Interrogation of Prisoners.

MEINERTZHAGEN Colonel R. (1916.)


Please contact us in advance if you would like to view this book at our Curzon Street shop.

4to. 4pp. uncompleted printed form produced for use during the campaign in East Africa. Somewhat browned, some chipping at the margins, old creases starting to split, but overall very good. N.p., April,

A carefully produced guide which sets out the scope and depth of interrogations. Organised as a step-by-step outline to the form of questioning,

"(a) It is most important to have accurate information as to the name or number of the Company to which the prisoner belongs. This should be telegraphed.

(b) "His own story" should give the circumstances of his capture as related by himself, and the history of his life in the Company from the time of his being recruited.
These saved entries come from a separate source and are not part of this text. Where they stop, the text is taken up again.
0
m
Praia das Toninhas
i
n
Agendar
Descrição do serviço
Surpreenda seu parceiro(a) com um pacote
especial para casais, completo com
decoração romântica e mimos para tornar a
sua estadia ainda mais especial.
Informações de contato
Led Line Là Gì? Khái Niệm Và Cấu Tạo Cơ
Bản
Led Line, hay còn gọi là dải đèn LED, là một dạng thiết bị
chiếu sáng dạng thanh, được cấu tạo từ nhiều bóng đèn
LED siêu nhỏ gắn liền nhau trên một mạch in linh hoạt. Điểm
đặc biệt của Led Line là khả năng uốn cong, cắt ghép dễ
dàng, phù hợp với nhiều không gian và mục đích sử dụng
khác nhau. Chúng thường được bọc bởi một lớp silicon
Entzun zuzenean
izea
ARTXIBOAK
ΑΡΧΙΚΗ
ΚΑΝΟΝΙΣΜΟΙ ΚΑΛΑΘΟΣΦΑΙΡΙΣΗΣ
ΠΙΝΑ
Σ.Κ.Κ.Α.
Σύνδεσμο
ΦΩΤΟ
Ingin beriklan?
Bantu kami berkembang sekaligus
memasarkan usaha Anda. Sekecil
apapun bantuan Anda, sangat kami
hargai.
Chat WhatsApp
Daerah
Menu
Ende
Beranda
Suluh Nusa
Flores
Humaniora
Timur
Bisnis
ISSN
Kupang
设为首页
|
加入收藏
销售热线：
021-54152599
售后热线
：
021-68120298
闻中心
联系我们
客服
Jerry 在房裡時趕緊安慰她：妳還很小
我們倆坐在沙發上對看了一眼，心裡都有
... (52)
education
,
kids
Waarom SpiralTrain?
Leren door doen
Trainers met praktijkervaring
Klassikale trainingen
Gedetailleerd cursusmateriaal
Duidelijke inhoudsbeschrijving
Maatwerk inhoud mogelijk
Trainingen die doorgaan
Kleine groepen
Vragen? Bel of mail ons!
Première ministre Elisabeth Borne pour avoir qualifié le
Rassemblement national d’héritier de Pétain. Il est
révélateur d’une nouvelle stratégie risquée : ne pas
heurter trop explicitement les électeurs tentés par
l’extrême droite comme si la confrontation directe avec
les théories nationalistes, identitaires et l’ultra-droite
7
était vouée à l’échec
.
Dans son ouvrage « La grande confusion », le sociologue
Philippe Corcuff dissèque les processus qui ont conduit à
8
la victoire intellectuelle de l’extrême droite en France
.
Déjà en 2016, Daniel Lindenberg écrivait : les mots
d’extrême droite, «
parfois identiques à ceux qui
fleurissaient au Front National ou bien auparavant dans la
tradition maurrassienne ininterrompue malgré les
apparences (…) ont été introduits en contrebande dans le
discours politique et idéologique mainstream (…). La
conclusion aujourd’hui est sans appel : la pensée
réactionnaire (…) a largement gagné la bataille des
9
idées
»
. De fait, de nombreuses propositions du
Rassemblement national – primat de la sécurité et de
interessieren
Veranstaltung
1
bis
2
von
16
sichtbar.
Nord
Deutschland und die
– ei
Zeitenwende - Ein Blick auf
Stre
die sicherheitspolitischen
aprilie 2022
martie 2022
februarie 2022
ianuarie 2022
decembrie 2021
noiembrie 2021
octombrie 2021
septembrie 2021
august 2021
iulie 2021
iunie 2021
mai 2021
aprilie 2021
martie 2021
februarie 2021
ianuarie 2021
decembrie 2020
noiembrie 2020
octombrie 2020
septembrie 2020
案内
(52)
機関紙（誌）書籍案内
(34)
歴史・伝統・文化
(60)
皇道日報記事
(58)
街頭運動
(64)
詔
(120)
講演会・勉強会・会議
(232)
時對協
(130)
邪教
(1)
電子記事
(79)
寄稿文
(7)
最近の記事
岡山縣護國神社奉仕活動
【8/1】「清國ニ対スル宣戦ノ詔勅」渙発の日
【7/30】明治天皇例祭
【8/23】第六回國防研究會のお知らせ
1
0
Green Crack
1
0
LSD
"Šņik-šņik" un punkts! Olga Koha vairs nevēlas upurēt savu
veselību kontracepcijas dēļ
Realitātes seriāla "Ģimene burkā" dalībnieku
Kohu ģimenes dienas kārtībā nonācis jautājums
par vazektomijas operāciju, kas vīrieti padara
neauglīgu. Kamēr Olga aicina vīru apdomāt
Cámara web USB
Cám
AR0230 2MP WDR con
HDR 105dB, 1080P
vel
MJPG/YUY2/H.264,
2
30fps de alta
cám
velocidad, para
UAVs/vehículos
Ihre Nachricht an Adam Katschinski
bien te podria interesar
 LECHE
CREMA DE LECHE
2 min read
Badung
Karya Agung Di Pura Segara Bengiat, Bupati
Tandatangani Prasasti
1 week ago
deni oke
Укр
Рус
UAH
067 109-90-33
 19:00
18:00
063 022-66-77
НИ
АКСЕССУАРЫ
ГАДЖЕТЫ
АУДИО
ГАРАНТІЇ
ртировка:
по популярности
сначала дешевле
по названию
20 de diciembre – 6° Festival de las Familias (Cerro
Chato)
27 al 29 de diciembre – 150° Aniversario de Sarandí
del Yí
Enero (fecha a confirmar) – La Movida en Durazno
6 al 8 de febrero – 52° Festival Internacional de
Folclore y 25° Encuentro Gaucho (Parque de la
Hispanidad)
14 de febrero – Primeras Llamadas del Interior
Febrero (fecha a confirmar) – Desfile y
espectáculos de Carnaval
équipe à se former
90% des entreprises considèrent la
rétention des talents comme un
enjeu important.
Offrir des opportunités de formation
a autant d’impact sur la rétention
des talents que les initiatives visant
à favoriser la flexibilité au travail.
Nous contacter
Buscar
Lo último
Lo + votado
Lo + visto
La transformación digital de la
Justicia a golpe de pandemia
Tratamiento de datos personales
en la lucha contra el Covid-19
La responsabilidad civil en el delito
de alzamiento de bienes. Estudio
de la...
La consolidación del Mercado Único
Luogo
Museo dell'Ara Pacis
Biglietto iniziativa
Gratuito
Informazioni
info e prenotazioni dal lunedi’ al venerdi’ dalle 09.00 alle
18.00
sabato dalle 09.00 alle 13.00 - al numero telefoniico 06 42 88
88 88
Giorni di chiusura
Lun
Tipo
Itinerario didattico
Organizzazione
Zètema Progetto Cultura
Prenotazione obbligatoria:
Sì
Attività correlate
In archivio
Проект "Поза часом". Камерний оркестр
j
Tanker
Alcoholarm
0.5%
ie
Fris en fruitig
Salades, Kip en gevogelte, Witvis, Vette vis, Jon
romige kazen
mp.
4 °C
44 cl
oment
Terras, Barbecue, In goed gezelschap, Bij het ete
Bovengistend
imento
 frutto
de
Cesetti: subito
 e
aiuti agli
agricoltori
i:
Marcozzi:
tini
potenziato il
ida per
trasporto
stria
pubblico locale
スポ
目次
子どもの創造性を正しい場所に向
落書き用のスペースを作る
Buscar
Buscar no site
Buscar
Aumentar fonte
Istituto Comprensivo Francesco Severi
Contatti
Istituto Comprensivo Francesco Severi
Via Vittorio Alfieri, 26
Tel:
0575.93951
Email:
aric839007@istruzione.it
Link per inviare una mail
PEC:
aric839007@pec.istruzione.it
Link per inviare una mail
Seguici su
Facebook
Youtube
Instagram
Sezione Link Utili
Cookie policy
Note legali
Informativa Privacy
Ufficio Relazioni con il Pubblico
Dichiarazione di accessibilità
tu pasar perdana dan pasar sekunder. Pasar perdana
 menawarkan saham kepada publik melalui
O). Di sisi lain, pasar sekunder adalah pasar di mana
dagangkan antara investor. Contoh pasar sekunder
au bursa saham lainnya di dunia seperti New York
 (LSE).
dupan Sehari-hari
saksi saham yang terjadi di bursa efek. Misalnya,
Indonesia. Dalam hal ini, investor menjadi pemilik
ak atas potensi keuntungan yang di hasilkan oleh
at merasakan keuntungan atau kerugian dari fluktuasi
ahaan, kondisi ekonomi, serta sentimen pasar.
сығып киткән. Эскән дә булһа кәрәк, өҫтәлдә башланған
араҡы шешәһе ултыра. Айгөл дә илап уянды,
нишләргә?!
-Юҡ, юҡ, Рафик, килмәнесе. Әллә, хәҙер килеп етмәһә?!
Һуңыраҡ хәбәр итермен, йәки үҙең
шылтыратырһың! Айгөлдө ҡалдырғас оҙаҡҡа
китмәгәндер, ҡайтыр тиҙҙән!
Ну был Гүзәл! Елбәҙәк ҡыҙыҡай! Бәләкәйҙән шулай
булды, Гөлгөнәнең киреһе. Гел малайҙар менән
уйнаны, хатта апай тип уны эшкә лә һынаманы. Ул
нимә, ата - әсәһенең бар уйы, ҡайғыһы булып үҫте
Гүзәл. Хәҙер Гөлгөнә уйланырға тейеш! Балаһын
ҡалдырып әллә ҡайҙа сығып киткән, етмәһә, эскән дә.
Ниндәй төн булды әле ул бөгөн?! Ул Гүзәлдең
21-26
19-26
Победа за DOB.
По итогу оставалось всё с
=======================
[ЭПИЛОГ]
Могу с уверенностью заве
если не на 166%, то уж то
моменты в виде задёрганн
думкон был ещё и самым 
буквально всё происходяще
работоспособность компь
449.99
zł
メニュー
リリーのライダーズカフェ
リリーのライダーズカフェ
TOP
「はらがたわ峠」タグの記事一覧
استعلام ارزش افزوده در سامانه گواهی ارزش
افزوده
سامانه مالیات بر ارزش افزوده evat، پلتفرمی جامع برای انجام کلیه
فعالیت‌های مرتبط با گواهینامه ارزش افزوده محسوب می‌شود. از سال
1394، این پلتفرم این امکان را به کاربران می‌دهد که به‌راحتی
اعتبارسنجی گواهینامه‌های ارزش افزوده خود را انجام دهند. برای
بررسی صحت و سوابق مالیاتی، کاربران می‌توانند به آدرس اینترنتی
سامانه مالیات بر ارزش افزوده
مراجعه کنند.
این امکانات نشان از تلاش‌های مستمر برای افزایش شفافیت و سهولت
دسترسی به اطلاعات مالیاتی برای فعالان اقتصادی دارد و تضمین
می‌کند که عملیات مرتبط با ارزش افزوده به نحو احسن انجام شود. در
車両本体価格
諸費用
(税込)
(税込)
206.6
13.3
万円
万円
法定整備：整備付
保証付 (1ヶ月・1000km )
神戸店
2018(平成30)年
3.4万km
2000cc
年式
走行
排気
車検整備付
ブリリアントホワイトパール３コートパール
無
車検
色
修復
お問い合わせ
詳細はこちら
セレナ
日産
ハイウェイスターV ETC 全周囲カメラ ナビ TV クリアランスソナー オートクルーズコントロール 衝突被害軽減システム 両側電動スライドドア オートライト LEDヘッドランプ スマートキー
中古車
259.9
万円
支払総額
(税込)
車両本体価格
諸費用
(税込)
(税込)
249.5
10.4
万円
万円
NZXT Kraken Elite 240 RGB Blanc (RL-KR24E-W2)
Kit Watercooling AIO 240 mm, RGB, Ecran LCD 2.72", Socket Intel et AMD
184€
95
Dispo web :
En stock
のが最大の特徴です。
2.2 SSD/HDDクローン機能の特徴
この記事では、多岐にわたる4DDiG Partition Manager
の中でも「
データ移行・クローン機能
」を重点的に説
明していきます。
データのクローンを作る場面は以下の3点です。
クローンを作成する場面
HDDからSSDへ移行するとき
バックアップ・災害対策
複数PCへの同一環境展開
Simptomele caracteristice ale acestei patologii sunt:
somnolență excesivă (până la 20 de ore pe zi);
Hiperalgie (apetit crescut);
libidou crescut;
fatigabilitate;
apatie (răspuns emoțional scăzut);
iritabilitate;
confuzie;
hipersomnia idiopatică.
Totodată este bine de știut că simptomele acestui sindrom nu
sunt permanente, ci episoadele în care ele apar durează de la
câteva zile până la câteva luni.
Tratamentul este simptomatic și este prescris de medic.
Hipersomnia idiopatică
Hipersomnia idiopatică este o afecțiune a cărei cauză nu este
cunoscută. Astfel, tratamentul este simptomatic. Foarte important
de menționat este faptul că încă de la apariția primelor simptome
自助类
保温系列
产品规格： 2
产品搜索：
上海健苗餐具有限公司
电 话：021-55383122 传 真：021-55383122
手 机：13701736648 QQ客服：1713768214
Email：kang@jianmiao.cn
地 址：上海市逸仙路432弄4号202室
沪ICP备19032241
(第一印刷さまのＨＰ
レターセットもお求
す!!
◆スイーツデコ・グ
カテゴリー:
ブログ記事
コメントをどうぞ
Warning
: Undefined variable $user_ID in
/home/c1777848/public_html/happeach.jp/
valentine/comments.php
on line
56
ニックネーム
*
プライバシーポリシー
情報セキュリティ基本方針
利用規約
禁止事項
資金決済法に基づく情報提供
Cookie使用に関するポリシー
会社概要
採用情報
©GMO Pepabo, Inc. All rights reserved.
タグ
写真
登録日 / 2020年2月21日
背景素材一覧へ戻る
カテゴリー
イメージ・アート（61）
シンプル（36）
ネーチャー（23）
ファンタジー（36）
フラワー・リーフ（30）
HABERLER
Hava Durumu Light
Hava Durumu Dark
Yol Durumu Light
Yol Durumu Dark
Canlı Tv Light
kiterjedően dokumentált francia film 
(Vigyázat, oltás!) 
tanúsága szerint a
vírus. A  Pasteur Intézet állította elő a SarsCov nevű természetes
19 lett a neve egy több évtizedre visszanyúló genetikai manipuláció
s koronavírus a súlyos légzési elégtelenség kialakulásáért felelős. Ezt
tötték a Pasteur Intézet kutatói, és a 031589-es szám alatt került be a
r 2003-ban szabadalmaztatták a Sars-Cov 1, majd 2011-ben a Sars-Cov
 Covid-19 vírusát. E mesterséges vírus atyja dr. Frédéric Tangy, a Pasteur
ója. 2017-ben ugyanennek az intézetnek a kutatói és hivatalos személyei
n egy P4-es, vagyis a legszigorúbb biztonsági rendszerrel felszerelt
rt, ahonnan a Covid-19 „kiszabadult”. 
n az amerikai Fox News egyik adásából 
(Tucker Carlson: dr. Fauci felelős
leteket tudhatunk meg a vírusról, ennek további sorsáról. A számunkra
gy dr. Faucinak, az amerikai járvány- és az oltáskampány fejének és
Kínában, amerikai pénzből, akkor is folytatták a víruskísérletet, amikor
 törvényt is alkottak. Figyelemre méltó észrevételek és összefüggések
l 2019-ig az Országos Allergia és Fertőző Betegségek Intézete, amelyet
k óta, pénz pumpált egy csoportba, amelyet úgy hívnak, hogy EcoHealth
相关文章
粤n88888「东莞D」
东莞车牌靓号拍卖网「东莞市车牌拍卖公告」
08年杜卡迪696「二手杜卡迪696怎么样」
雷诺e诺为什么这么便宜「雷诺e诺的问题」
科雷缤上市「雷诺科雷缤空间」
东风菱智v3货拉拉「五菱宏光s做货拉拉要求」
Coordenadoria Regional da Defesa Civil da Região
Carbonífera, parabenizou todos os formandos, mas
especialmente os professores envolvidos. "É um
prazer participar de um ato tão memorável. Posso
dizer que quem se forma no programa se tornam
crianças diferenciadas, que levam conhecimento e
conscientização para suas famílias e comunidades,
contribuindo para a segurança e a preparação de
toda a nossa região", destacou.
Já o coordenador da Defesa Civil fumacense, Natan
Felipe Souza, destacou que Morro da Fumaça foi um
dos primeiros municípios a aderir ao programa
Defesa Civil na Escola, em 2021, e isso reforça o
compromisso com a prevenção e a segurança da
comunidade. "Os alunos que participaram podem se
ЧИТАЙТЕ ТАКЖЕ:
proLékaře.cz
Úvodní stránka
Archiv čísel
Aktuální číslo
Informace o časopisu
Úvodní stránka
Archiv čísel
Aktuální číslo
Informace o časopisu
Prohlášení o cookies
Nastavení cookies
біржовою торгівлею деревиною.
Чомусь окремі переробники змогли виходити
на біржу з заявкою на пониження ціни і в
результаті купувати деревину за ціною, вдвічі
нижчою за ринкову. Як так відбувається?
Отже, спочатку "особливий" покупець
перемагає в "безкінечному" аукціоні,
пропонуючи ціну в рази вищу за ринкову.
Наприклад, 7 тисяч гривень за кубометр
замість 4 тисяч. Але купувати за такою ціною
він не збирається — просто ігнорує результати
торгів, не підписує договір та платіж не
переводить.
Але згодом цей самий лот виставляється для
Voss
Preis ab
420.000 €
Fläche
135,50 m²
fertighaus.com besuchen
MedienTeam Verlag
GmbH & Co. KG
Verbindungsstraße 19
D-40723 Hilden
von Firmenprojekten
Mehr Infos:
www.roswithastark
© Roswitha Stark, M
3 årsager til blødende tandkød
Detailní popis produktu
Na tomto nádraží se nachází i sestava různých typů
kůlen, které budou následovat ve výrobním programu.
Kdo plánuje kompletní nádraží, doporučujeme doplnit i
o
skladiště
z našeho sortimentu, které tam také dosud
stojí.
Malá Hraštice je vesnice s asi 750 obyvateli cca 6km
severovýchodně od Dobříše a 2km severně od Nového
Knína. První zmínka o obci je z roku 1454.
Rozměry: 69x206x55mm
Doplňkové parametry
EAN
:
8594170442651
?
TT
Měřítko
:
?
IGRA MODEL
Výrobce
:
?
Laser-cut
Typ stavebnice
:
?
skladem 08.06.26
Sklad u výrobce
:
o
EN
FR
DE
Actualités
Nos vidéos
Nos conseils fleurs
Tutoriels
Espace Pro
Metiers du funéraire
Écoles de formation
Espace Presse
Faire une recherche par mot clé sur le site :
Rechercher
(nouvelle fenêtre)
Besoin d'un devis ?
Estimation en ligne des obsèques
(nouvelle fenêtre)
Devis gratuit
(c) "Itinerary" should give the route of the Company to and from the place at which the prisoner was captured and such information as to the previous movements of his company as it is possible to elucidate."

through to,

"(l) Pay - Rate of pay for various ranks. Whether in cash or notes, and if the latter of what denomination. Whether regularly received or not.

(m) Clothing - Source of manufacture, periods of new issues, local prices, condition.

(n) Recruits - The tribes, training places, length of training, state of efficiency, state of equipment, and strength, posts, and names and numbers of new Companies."

When cast against the inefficiency of the British Military and Naval command in East Africa and the slackness of the Indian Army, this document highlights Meinertzhagen's meticulous efforts in intelligence work. For example, section (m) would relate to his attempts to keep track of the success of the German's continued efforts to keep their Force supplied from the sea, whilst the answers to (l) would have been of great assistance in the work of Meinertzhagen's counterfeiting operation.